When Typhoon Haiyan struck the Philippines in 2013, killing over 6,000 people and leaving four million homeless, Francis used the language of the Anthropocene, lamenting that humans have “in a sense taken over nature” with devastating effects. And yet, his reluctance to judge notwithstanding, Francis remains aware that different countries are not equally culpable for climate change.
Francis’ encyclical is timely for many reasons. A recent survey conducted by the Public Religion Research Institute and the American Academy of Religion examined Americans’ concerns about climate change and the impact of religious beliefs.
It found that only 23% of white Americans are very concerned about climate change, while 46% of Hispanic Americans express the same concern. White Catholics are also less likely than Hispanic Catholics to say that climate change is caused by humans, and far more Hispanic Catholics than whites report that their church leaders address climate change.
Francis, more than any previous pope, may be able to align church teaching on the environment with the actual experiences of poorer Catholics around the world. If so, environmental justice could become the centerpiece, and lasting legacy, of his papacy.
Thinking as a species?
An irony of the Anthropocene is that claims for environmental justice may actually be muted by contemporary discussions of climate change.
The Anthropocene is the name for a new epoch where humans are dominating and disrupting grand cycles of biology, chemistry and geology. Humans are acting as a geophysical force on the planet, transforming it in dramatic ways previously seen only in tectonic shifts or dinosaur-decimating asteroids.
The Anthropocene requires a shift in thinking, a dramatic scaling up of our imaginations. To appreciate our planetary impact, it is necessary to think in terms of deep geological time and re-conceive of ourselves as a species, a collective agency or force that is initiating change in the earth system itself.
A species-level perspective on humans is fruitful for envisioning global thinking and unified responses to global environmental problems.
The Smithsonian Institution’s Human Origins Program takes this approach to what it means to be human in the Age of the Human: the “narrative of our collective humanity” and our status as single species united by common evolutionary origin can inspire a sense of “communal purpose” in responding to the environmental challenges of the Anthropocene.

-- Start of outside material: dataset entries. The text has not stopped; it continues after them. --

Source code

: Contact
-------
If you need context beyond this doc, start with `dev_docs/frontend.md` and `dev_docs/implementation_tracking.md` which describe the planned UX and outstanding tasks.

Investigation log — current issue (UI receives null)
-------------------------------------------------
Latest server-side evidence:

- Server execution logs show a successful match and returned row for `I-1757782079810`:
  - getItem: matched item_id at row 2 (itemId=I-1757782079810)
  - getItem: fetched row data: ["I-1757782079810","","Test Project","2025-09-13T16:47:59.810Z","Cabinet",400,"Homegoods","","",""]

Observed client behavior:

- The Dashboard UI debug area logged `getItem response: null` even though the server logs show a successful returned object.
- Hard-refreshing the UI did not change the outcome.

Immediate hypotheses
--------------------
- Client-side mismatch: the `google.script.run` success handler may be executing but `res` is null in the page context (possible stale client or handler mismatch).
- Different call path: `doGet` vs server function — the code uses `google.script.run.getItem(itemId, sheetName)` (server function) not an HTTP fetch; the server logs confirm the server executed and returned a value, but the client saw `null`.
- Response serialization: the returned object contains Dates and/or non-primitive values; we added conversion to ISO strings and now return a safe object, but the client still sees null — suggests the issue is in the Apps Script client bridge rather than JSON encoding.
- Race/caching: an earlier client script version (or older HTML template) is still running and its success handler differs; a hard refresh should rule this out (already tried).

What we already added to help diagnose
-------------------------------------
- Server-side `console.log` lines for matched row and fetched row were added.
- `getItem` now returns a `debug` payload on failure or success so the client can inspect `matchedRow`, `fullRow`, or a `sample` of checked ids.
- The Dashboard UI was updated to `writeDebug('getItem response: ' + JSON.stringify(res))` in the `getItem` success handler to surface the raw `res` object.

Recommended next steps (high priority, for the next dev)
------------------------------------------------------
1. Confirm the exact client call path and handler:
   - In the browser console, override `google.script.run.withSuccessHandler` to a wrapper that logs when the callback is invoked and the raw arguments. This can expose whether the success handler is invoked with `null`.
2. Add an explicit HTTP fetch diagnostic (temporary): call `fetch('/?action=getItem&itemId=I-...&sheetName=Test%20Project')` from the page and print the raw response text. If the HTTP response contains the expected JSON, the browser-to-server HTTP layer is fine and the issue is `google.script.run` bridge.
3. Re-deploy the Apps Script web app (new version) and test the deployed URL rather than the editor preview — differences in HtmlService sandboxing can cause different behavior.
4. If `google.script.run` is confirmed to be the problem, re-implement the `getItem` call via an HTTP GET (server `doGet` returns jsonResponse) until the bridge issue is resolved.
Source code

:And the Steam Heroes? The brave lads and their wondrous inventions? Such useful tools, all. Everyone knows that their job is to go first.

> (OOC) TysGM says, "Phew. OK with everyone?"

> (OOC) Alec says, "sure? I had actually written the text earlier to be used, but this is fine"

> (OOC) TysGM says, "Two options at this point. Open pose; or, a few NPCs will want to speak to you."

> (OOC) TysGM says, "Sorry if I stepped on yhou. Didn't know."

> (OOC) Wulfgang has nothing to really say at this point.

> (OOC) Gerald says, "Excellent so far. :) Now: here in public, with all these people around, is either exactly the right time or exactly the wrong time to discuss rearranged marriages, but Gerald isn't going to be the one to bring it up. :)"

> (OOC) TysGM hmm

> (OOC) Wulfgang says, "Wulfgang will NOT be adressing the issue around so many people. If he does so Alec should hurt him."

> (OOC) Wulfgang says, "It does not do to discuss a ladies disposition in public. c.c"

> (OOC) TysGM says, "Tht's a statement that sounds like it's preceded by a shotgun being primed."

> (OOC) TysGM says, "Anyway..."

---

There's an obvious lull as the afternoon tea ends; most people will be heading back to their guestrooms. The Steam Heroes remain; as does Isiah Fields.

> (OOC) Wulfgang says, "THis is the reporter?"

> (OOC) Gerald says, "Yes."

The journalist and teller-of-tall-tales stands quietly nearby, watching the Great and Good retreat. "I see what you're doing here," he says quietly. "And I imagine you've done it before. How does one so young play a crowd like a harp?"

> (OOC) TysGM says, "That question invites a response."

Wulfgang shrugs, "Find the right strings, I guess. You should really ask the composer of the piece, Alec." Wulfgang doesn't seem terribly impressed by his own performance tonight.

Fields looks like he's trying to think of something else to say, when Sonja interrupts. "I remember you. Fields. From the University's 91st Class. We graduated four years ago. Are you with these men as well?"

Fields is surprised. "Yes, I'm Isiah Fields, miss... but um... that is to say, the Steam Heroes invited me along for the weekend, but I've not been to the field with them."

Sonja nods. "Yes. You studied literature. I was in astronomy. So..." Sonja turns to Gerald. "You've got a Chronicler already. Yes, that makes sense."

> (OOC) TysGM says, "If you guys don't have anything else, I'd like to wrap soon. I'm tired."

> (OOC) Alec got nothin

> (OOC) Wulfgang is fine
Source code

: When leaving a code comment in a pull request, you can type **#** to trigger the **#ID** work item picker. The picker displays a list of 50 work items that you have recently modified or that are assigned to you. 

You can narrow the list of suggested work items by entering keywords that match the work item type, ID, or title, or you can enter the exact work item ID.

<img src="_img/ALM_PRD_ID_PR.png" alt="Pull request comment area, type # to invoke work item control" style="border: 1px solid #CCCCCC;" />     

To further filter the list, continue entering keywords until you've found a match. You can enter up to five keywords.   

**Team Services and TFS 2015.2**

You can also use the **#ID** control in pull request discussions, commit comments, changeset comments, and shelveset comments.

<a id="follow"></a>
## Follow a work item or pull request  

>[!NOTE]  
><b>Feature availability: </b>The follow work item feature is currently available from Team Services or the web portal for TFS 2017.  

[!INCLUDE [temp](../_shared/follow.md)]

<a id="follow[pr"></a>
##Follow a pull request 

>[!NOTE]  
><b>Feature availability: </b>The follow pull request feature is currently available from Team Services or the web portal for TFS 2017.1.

But this species-eye view of humanity as a geological agent can work against the cause of climate justice. A dramatically scaled-up vision of human agency as a geological force may suggest an undifferentiated, homogenized humanity.
These lenses can make it more difficult to discern very real differences between the global rich and poor, disparities made worse by climate disruption that disproportionately harms those least responsible for greenhouse gas emissions.
Hopes are high that the pope’s encyclical creates momentum and will for the enactment of a United Nations climate change accord in Paris this December. The accord, if successful, would commit every nation to tougher restrictions on greenhouse gas emissions, with the goal of limiting increases in global temperatures.
Francis’ attunement to the differential claims of the poor and the disproportionate impacts of climate disruption may help ensure that the response to climate change, whatever form it takes, is not only global but truly just.
Lisa Sideris is Associate Professor of Religious Studies at Indiana University, Bloomington.